Они пошли медленнее.
Она, не стесняясь, подняла кулаки:
– Вот ты говоришь, Россия! А что ты видел в ней?
Петр взглянул на нее и вдруг, спохватившись, отвел глаза.
– Ты видела?
– Видела.
Что?
Она пыталась заглянуть ему в глаза, знала, что они у него злые.
– Разве об этом расскажешь.
– А ты попробуй рассказать.
Она пошла быстрее, так и не рассмотрев его глаз.

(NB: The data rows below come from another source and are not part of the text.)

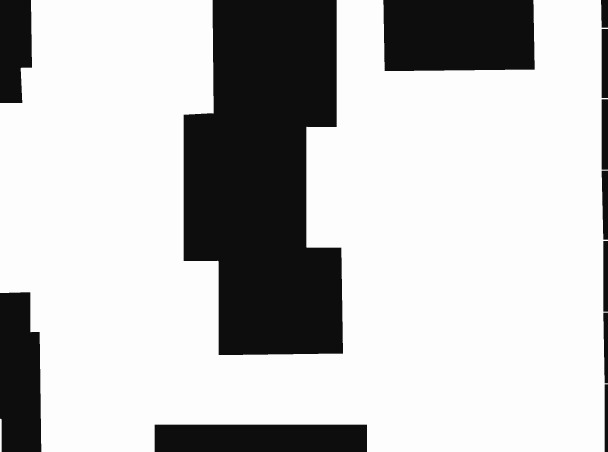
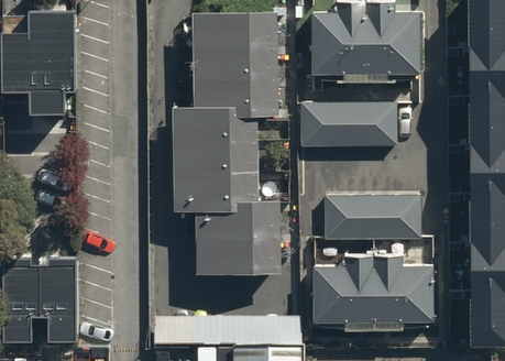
building: none -> [307,102,400,149]
building: none -> [328,194,419,239]
building: none -> [318,263,436,324]

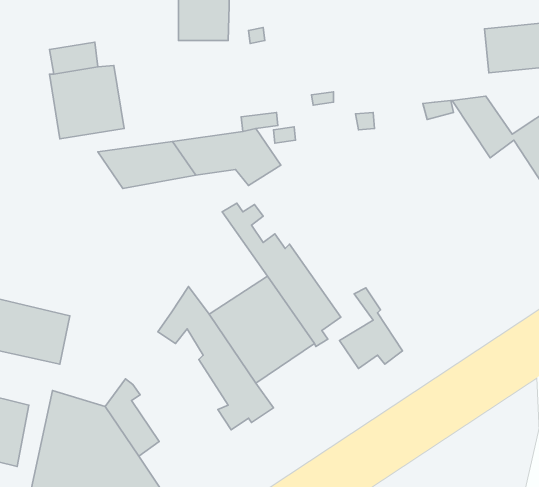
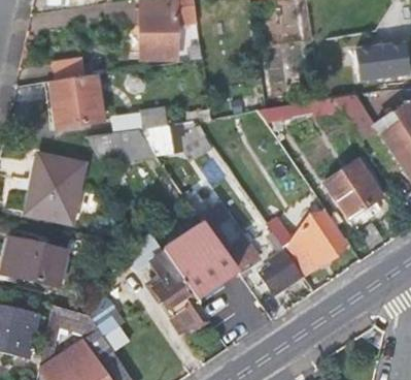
building: none -> [27,155,82,221]
building: none -> [326,161,381,219]
building: none -> [271,209,348,273]

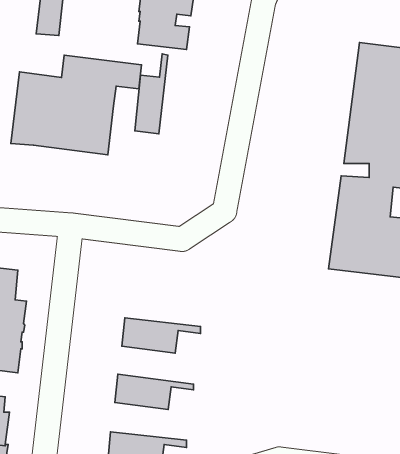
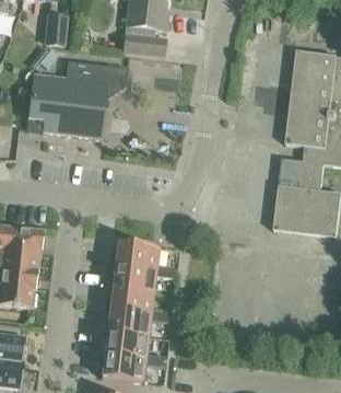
building: [135,54,168,134] -> none
building: none -> [115,241,175,271]
building: none -> [109,287,169,316]
building: none -> [104,331,164,360]

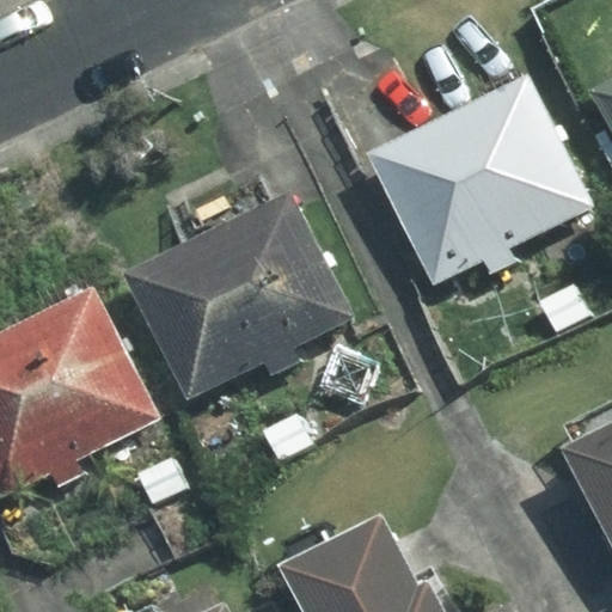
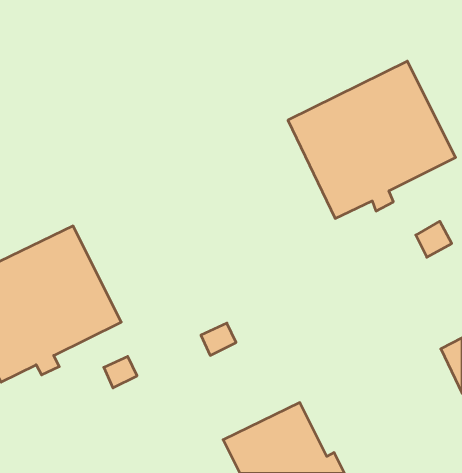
building: [126,194,350,397] -> none

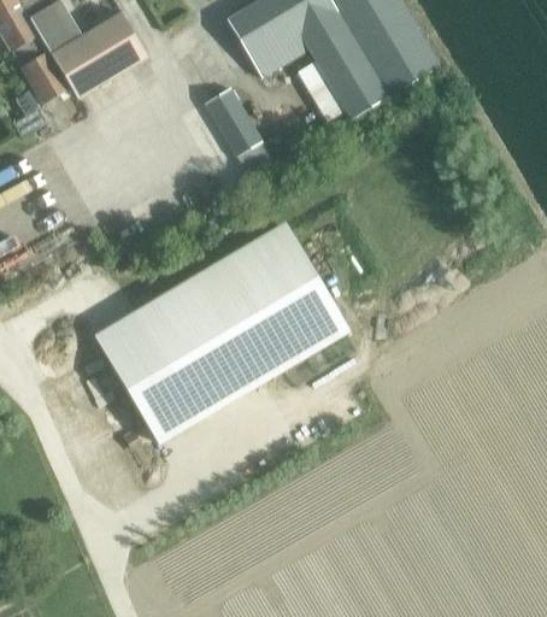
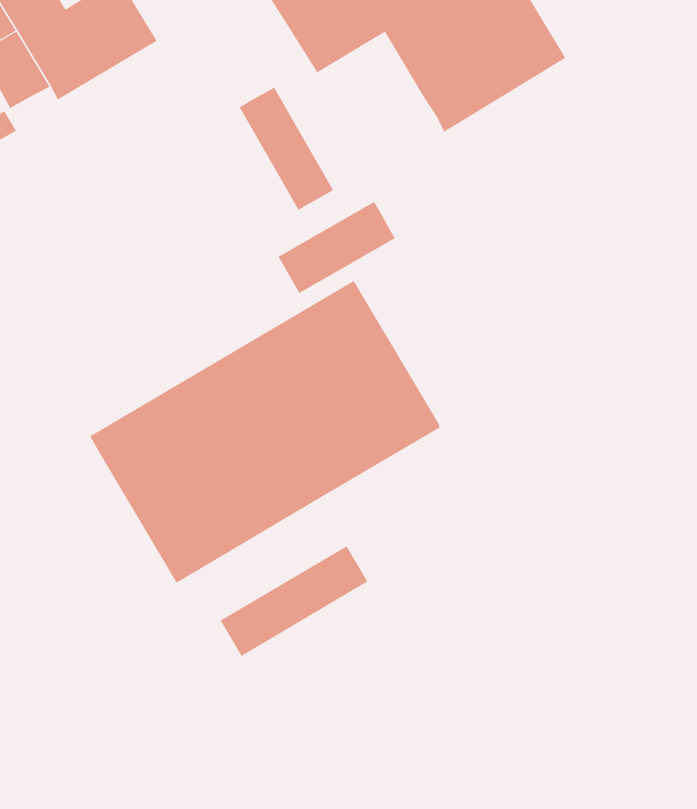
building: none -> [278,201,396,294]
building: none -> [220,545,368,657]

Наверно, она имела в виду длинные свои дороги по Руси, длинные и ой какие трудные.
Они пришли домой, так и не возобновив разговора.
Петр опасался, что утром, когда встанет и заглянет в ее комнату, увидит неразобранную постель и в очередной раз решит: «Она уехала еще с вечера…»

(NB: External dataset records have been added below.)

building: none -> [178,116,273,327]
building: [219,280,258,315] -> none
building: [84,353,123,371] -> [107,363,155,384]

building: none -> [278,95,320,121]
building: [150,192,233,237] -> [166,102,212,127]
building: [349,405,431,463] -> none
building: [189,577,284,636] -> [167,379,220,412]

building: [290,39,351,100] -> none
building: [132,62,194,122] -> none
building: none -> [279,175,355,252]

Однако, проснувшись, он увидел ее рядом.
– Слушай меня, в Петроград вернулся Вакула. – Она повела черными глазищами. – Завтра, а может, послезавтра будет здесь с матерью. Мать – от нее никуда не денешься, как от неба, она наша. А он? Гони его от ворот, чтобы духу здесь не было.
Петр ухмыльнулся:
– Чего гнать, он брат.
Она встала:
– Не погонишь ты, я погоню.
Петр спешил в Наркоминдел. разговор с Лелькой не шел у него из головы. В ее жизни, как в жизни каждого, есть закрытые города – туда она никого не пустит, теперь и навечно. А может быть, когда-нибудь пустит? Как она говорила о Кире и почему так говорила? Это тоже запретный город? Что-то в ней было непреодолимо дремучее, как июльская полночь где-нибудь на Кубани, когда тьма от самых звезд до земли.

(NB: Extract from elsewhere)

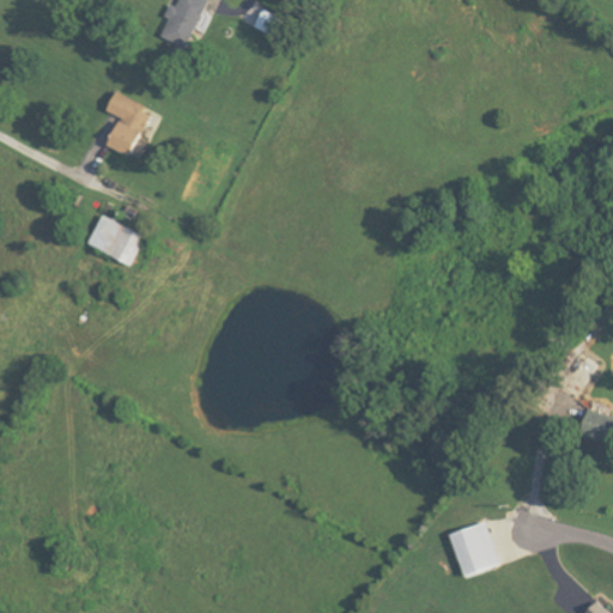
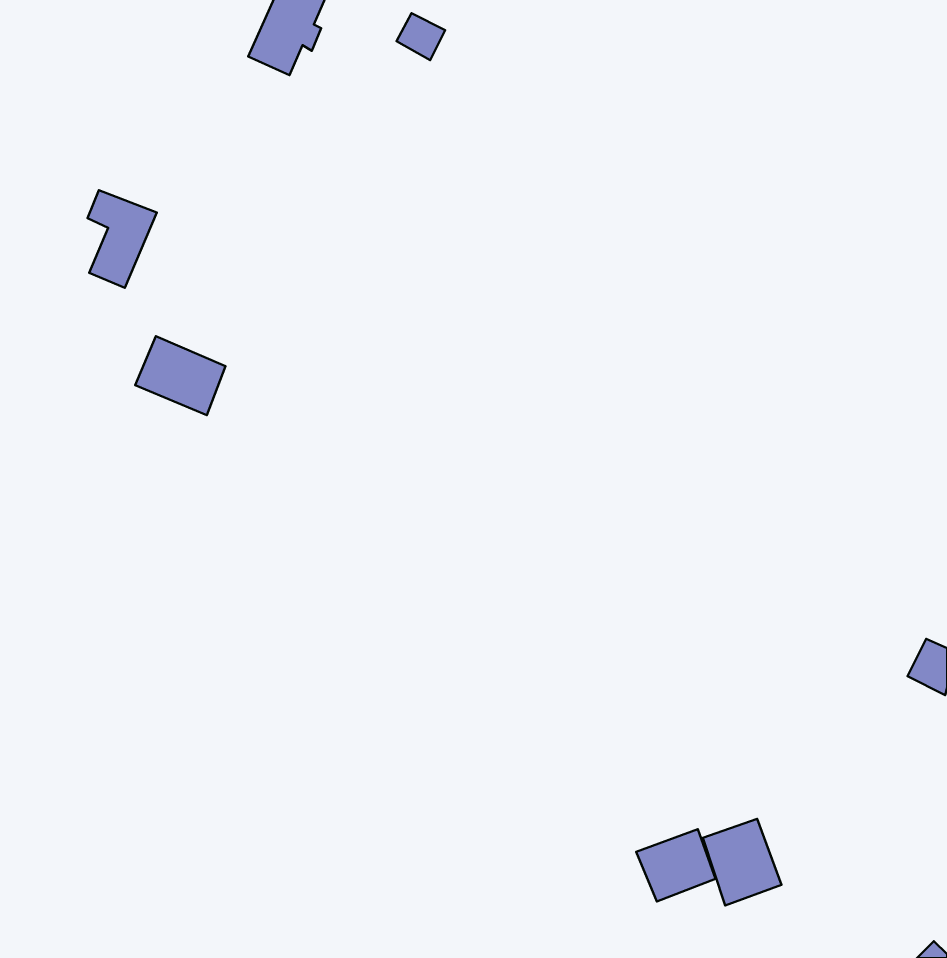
building: [105,93,150,156] -> [87,190,157,288]
building: none -> [636,829,716,901]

Если Кире суждено быть в Москве, то она будет скоро. В Москве жил Столетов, близкий родственник Киры по отцу, однажды он звонил Петру. Звонил и обещал позвонить еще, разумеется, если будет необходимость.
78
Позвонил Столетов.
– Петр Дорофеевич, голубчик, в это ваше иностранное ведомство за крепостными стенами – пушками не пробьешься! Верите, звоню с шести вечера – не могу дозвониться! Короче, есть телеграмма. Едут: Клавдиев и Кира.
Петр увидел Киру в окно вагона и поймал себя на мысли: «Я берег ее другой…» Он хранил в памяти другие глаза, совсем другие, а те, что она привезла из Глазго, были не ее: он берег дымно-серые, а эти непонятно-зеленые.
– Петр! – крикнула она, очевидно думая, что он ее не видит. – Я же здесь, Петр!
Он кинулся к ней. Сейчас он чувствовал: это она. В эти месяцы все растеклось и размылось в памяти, но ощущение упругости и робкой податливости плеч осталось. Это она. Сейчас он видел ее, только ее, все остальное отступило и рухнуло. Даже Клавдиев. Он должен быть где-то здесь, в вагонных сумерках. Но сейчас Петр мог видеть только ее.